The duration of treatment with Etna must be indicated by the doctor, as it depends on the severity of the problem to be treated.
2. Injectable Etna
Etna injectable ampoules should only be administered by a he althcare professional in the hospital, under medical supervision, and the normally recommended dose is 1 ampoule, applied directly to the muscle once a day for 3 days.
Possible side effects
The most common side effects that can occur with the use of Etna are nausea, constipation, vomiting and headache.

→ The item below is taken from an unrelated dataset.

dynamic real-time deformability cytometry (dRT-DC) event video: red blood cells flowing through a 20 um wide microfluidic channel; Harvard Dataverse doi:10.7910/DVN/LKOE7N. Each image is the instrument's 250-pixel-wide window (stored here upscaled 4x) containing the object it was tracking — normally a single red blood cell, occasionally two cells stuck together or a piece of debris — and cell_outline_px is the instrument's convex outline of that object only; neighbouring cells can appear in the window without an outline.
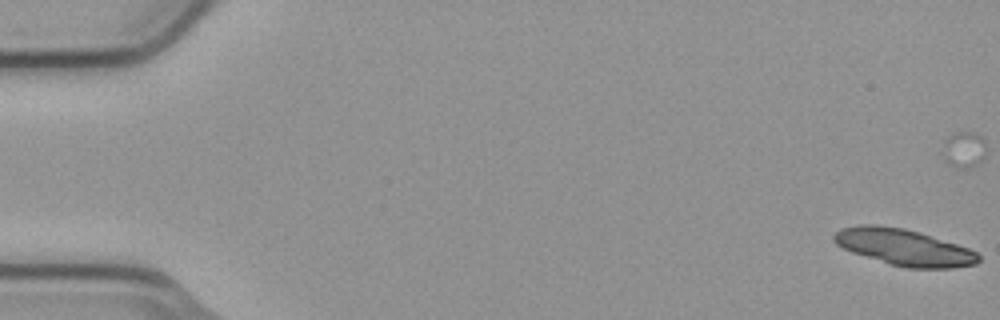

In the case of injectable Etna, pain and redness at the injection site, insomnia, loss of appetite, heartburn and stomach pain may also occur.
Who should not take it
Etna should not be used by people with a history of allergy to one or more components of the formula, in diagnostic investigation of proliferative disease, who have had a recent stroke and in certain types of genetic diseases, such as dihydropyrimidine dehydrogenase deficiency, ornithine carbamoyltransferase deficiency, or dihydropyrimidinase deficiency.
Furthermore, Etna should not be used on pregnant women unless directed to do so by your doctor.
The injectable Etna should also not be used by people with heart disease or seizure disorders.